About Kelly Brogan

KELLY BROGAN, MD, is a holistic psychiatrist, author of the New York Times Bestselling book, A Mind of Your Own, Own Your Self, the children’s book, A Time For Rain, and co-editor of the landmark textbook Integrative Therapies for Depression.

When the Madness Started

“I’ve spent a lot of my life feeling sick with no real diagnosis. I have always been small, and was as a kid. My stomach always ached. I had diarrhea constantly. But it wasn’t until my episode in college that everything went downhill.” Reilly, now a 42 year old woman, is on disability and spends most of her time at home, in bed, watching tv. The “episode” in college was precipitated by a romantic breakup and use of alcohol and marijuana that led to several days of visual hallucinations and paranoia. Because of her long history of low mood, she was labeled with Bipolar disorder and started on 7 medications (yes, 7) during her first hospitalization. Since that time, she has cycled through most mood stabilizers and antipsychotics on the market and earned the new diagnosis of Schizoaffective disorder. She has slowly slipped off the ledge of her formerly functional existence, has gained 60 pounds, and has few social contacts.

Now meet Sara:

Sara lost her pregnancy weight in three weeks and felt like she could take on the world. It wasn’t until she was about nine months postpartum that she felt like she’d been hit by a truck. She was sluggish, forgetful, started to gain weight, lose hair – and not just the typical postpartum strands – and struggled to have a bowel movement even twice a week. She felt so overwhelmed that she knew something was wrong with her. In a 15 minute visit, a psychiatrist assured her he knew just what that was. He told her she has postpartum depression and gave her a prescription for Paxil. Within two weeks, she describes planning a suicide attempt. She drafted a letter, and planned to jump out of her window. She had never experienced these feelings before, and she stated, “It just suddenly made sense. I felt calm and certain about it.”

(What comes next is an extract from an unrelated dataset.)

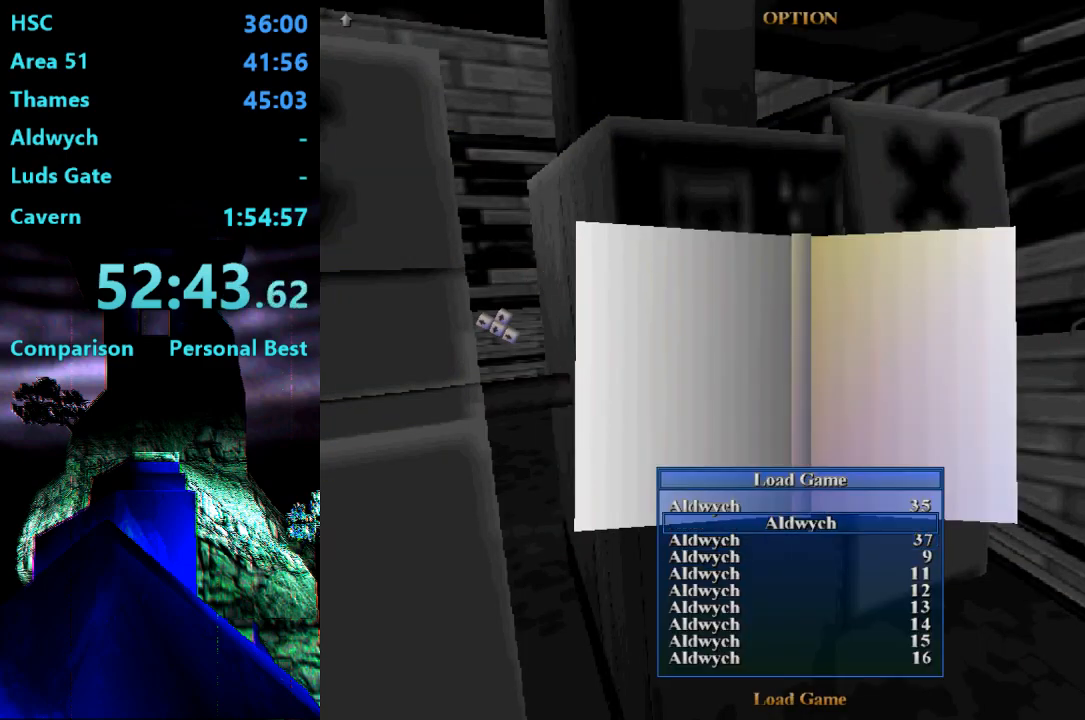
{"buttons": [], "right_stick": "center", "events": [[33, "CROSS", "down"], [167, "CROSS", "up"]]}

A thwarted attempt, two medication changes, and three years later, she is told that she can never live life without Lexapro and Klonopin.

Entering the Mill

These and millions of other patients find themselves caught in the web of psychiatric sorcery – a spell cast, hexed, potentially for life. They are told that they have chemical imbalances. They are told that the most important thing they can do for themselves is to “take their medication,” and that they will have to do so “for life.”

A Dr. Joanna Moncreiff states:

Symbolically, medication suggests that the problem is within the brain and well-being is dependent upon maintaining ‘chemical balance’ by artificial means. This message encourages patients to view themselves as flawed and vulnerable and may explain the poor outcomes of treated depression in naturalistic studies.”

These patients have suffered a crisis of resiliency.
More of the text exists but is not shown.